Symptom
N3500 reloads with "spm hap reset" or only SPM process crashes. A core file may or may not be generated.
Conditions
Following error might be seen before the crash:
%AFM-2-AFM_TCAM_UTIL_ABOVE_THRESHOLD: nat tcam utilization has gone above the threshold of 90% on ASIC id 0
which means NAT has to be configured and heavily utilized.
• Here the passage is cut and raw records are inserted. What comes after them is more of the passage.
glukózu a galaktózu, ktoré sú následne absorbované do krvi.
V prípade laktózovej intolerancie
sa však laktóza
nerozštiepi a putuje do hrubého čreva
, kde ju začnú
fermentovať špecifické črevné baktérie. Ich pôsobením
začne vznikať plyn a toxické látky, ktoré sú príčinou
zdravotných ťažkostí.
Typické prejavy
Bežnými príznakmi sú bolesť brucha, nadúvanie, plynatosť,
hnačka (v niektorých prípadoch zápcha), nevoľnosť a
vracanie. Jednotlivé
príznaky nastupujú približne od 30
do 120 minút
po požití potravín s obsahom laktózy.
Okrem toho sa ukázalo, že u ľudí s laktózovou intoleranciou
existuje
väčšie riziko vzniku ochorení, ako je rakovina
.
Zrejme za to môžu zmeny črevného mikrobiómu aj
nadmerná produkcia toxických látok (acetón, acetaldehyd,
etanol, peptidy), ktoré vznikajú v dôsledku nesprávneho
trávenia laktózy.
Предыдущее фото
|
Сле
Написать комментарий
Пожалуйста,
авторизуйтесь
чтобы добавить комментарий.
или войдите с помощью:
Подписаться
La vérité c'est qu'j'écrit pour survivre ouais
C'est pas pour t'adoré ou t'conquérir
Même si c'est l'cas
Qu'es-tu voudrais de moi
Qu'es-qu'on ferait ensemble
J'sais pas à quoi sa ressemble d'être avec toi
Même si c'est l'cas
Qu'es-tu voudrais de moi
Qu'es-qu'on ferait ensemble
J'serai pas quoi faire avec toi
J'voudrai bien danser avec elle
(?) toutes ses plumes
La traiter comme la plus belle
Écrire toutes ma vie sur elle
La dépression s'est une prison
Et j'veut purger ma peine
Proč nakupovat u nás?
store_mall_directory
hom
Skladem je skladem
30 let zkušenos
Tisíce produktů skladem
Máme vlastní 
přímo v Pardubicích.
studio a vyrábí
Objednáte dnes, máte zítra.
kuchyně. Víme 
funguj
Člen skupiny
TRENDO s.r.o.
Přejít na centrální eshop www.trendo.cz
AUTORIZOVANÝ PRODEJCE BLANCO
Also, the following library in SPM is constantly increasing its Current allocated memory, for example:
TYPE NAME ALLOCS BYTES
CURR MAX CURR MAX
...
116 [r-xp]/isan/plugin/1/isan/lib/libspm.so 2913705 2916326 46619280 46771792
...
116 [r-xp]/isan/plugin/1/isan/lib/libspm.so 7628055 7630322 122048880 122196488
this can be checked with "show system internal spm mem-stats detail".
Workaround
None at the moment apart from removing NAT configuration or reloading the Switch to release memory. To know at what moment to reload the Switch monitor the following command:
show system internal process memory | i spm
which should generate similar output to this:
`show system internal process memory | i spm`
3660 ? Ss 03:24:27 0 0 370684 586484 2.3 /isan/bin/spm
29971 pts/0 S+ 00:00:00 0 99 956 3012 0.0 egrep -- spm
and, the second to last column is the value of Virtual Memory used by the process. In other words, it is the total memory used currently by SPM and should it reach value of >500000 - reload the Switch. Above output was captured from a Switch which was about to crash.
Further Problem Description
Simply put: this is a day one issue triggered by the amount of translations Switch is handling. If translations are being cleared in large quantities at once, SPM will not correctly release TVL allocations.